Axel Jonsson-Fjallby, Washington Capitals
Axel Jonsson-Fjallby during his time with the Washington Capitals (Amy Irvin / The Hockey Writers)

It’s the second time that the Capitals have lost Jonsson-Fjallby – the Buffalo Sabres claimed him at this time last year, only to waive him back to Washington a few days later. He made his NHL debut last season, notching four points (two goals, two assists) in 23 appearances. The 24-year-old projects as a bottom-six forward and will be useful for the Jets.

Leason’s departure will hurt the Capitals, though. The 23-year-old also debuted last season, scoring six points (three goals, three assists) in 36 appearances. At 6-foot-5, the former second-round pick still has plenty of untapped potential. Washington’s loss is the Ducks’ gain.

Brett Leason, Washington Capitals
Brett Leason, Washington Capitals (Amy Irvin / The Hockey Writers)

While the Capitals’ forward depth has taken a hit after the waiver claims, players who remain stand to benefit. Aliaksei Protas is a prominent example: he played in all six of Washington’s preseason games and impressed the coaching staff with his speed, improved skating technique, and versatility. Snively is also on the right path, as he recorded 7 points (4 goals, 3 assists) in 12 games last season.

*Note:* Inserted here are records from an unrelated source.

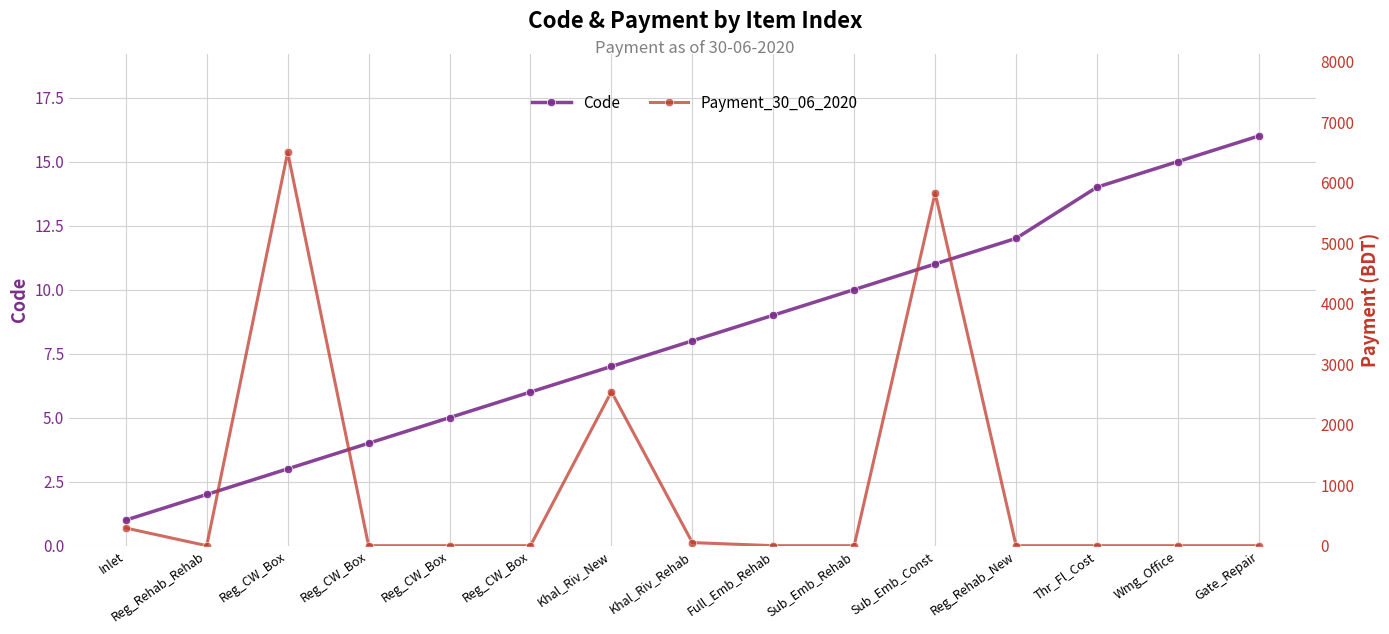

Rank the series at Sub_Emb_Const from highest to lowest value.

Payment_30_06_2020, Code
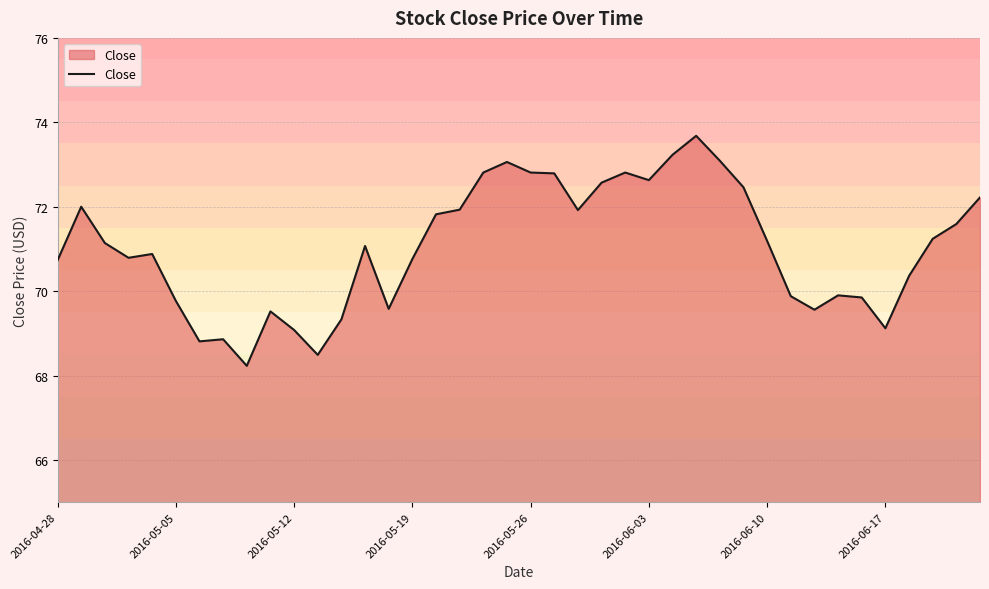

What is the greatest value displayed?

73.7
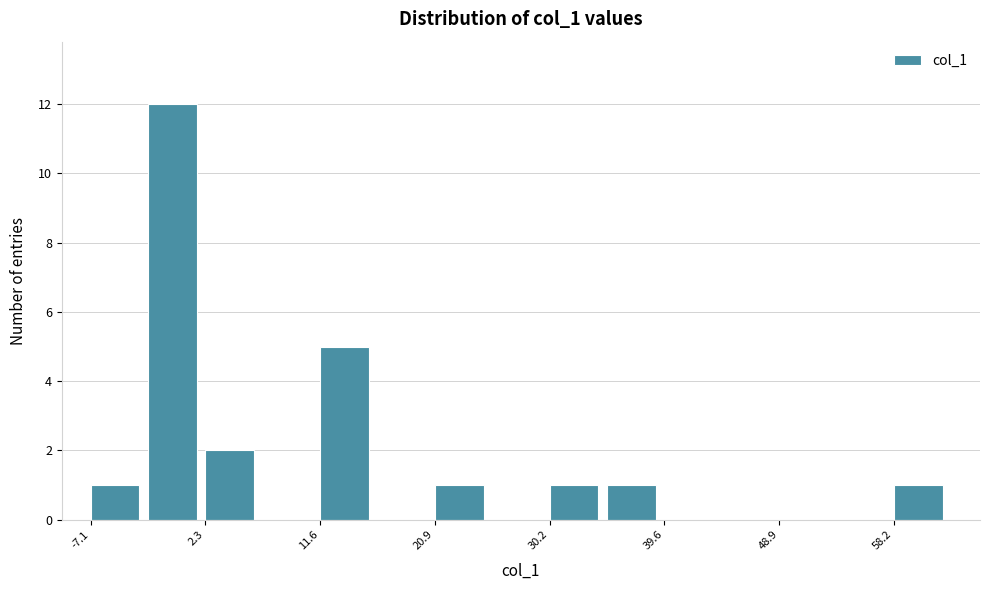

Which range on the x-axis has the tallest bar?

-2 to 2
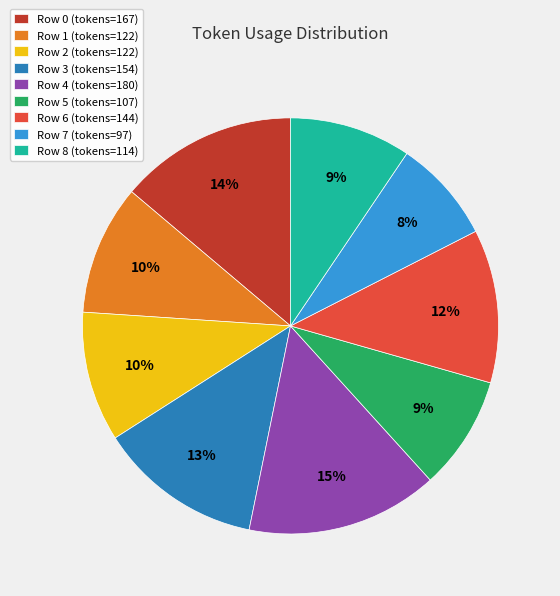

To the nearest percent, what is the average slice percentage?

11%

The Northern Virginia-born forward also earned himself a two-year, $1.6 million contract.

“I think he’s smart,” Laviolette said of Snively. “I think he uses his speed to defend… playing offense is the best defence and maybe he can contribute to that.”

McMichael remains in the mix but finds himself in a roster battle with Snively and Protas after a mediocre training camp. Even so, he has a high ceiling and remains a breakout candidate for the season ahead.

Final Assessment of the Washington Capitals 2022-23 Offseason

MacLellan made the moves he needed to make in the offseason. He didn’t do more, he didn’t do less. Washington coveted a netminder (or netminders, as it turned out) and injury cover in the top six for Backstrom and Wilson. Their GM delivered.

Now, it’s time for the players to do their business on the ice. Everyone knows what to expect from the likes of Ovechkin, Carlson, and Kuznetsov at this point. They return with one task: to do what they have always done: score goals.

In the bottom half of the roster, the Capitals need a few players to take the next step in their development. McMichael is the obvious candidate. If he develops into the player he is forecasted to be, it will help them extend their window of contention even as age curves bite the core.

Ultimately, though, the Capitals’ season will boil down to the quality of netminding their receive. They need Kuemper to stay healthy and Lindgren to deliver in his first season as an undisputed backup. Period. It’s time for one final push in the nation’s capital. Will they deliver?